Abletonとモジュラーシンセを組み合わせると面白い。 Live 10 Suiteに付属するCV Toolsなら、収録デバイスを使ってデジタルとアナログのふたつの世界をひとつにすることができる。 Liveをモジュラーシンセに同期させるには、CV Clock In、CV Clock Out、CV Triggersといったデバイスが使える。いずれも、どのオーディオインターフェースでも動作する。 CV Toolsに収録されたそれ以外の収録デバイスはどれも、正しく動作するためにDCカップリング対応のオーディオインターフェースが必要になる。
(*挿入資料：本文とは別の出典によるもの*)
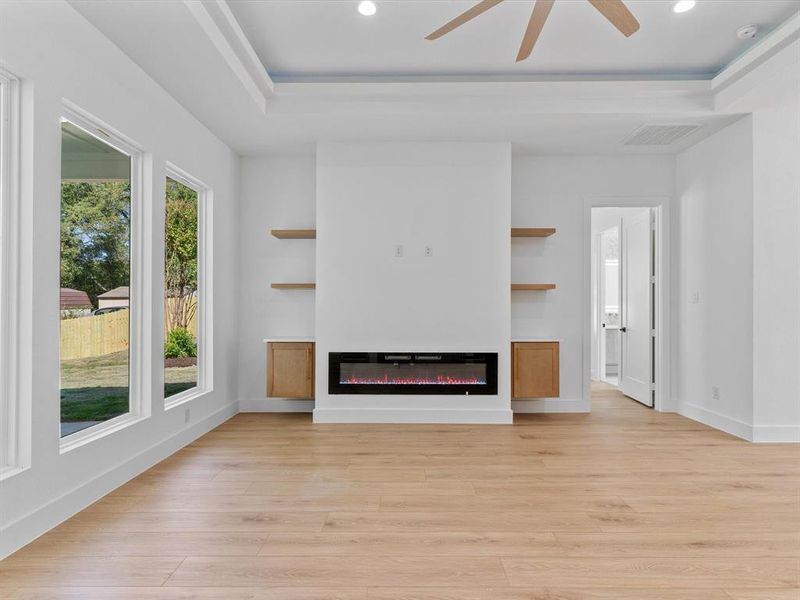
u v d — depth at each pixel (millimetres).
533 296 5660
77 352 3064
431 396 5156
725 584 2135
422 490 3227
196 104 4195
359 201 5195
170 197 4316
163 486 3289
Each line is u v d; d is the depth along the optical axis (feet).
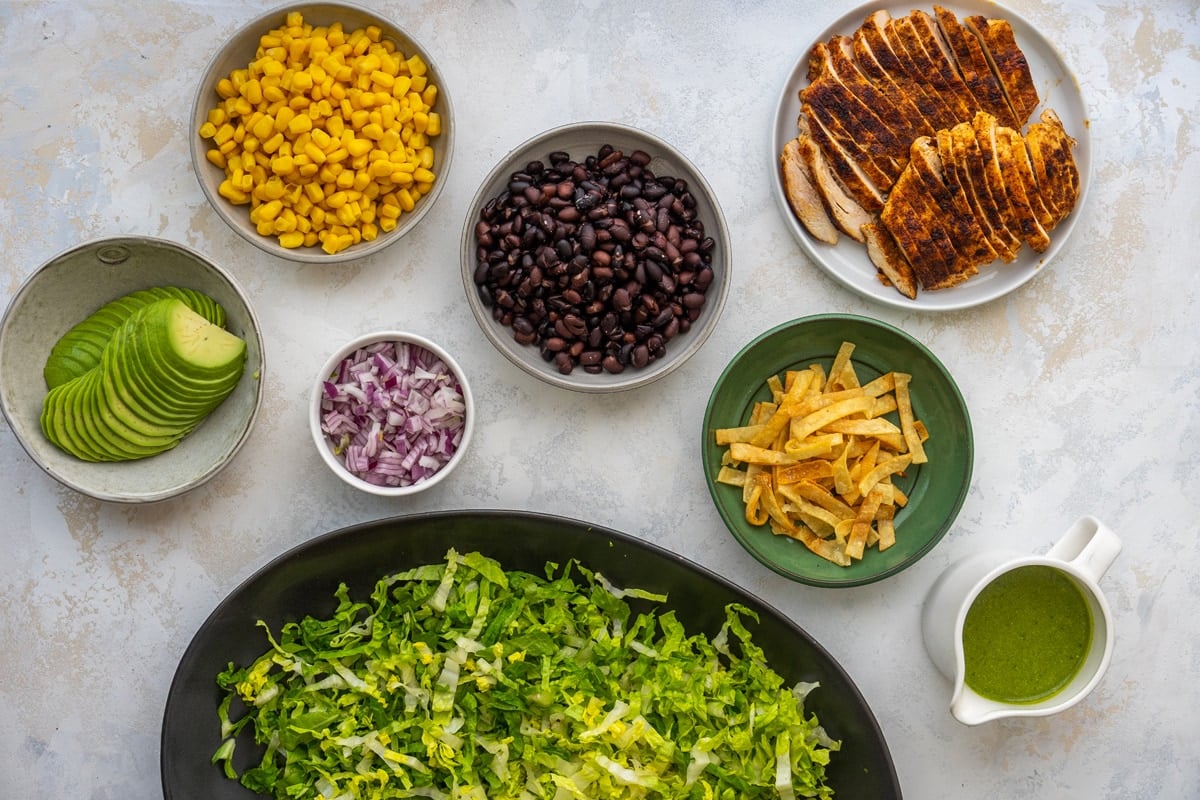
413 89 3.10
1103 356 3.24
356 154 3.03
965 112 3.12
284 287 3.20
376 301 3.21
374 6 3.21
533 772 2.97
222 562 3.20
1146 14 3.24
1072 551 3.02
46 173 3.19
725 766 2.99
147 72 3.20
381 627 3.05
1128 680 3.23
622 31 3.22
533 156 3.12
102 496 3.00
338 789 2.98
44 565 3.19
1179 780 3.23
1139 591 3.24
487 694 2.97
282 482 3.20
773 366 3.16
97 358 3.09
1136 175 3.24
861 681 3.21
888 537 3.13
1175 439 3.23
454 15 3.21
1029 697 3.02
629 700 2.97
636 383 3.05
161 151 3.20
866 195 3.13
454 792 2.92
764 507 3.12
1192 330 3.23
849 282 3.16
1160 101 3.24
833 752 3.08
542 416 3.21
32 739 3.19
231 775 3.04
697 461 3.21
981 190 3.09
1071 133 3.18
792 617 3.21
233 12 3.21
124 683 3.19
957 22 3.13
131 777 3.20
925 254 3.10
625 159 3.11
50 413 3.04
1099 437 3.24
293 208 3.10
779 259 3.22
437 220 3.21
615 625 3.08
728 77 3.23
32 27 3.19
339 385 3.06
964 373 3.24
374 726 3.00
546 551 3.08
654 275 3.04
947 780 3.21
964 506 3.23
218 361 3.02
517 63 3.22
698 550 3.21
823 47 3.14
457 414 3.08
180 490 3.01
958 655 2.92
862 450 3.12
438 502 3.21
しかし、心配は無用だ。DCカップリング対応インターフェースやLive 10 Suiteを持っていなくても、モジュラーシンセをLiveに接続する方法はある。 その方法を詳しく見ていくまえに、まずはこちらのページ(英語)で外部ハードウェアをLiveで使う方法を確認しておこう。
MIDI信号をCV信号へ変換
モジュラーシンセはゲート信号とCV信号で動作する。 どちらも、複数の異なるモジュラーシンセに電圧を送るアナログ信号だ。 CV信号は連続したひとつながりの信号だ。ピッチのほかに、LFOやエンベロープなどのモジュレーションを操作するために使われる。 ゲート信号は、何かを発動させるための信号だ。ひとつの音を再生したり、シーケンサーを開始/停止したりするなど、単発の動作のために使われる。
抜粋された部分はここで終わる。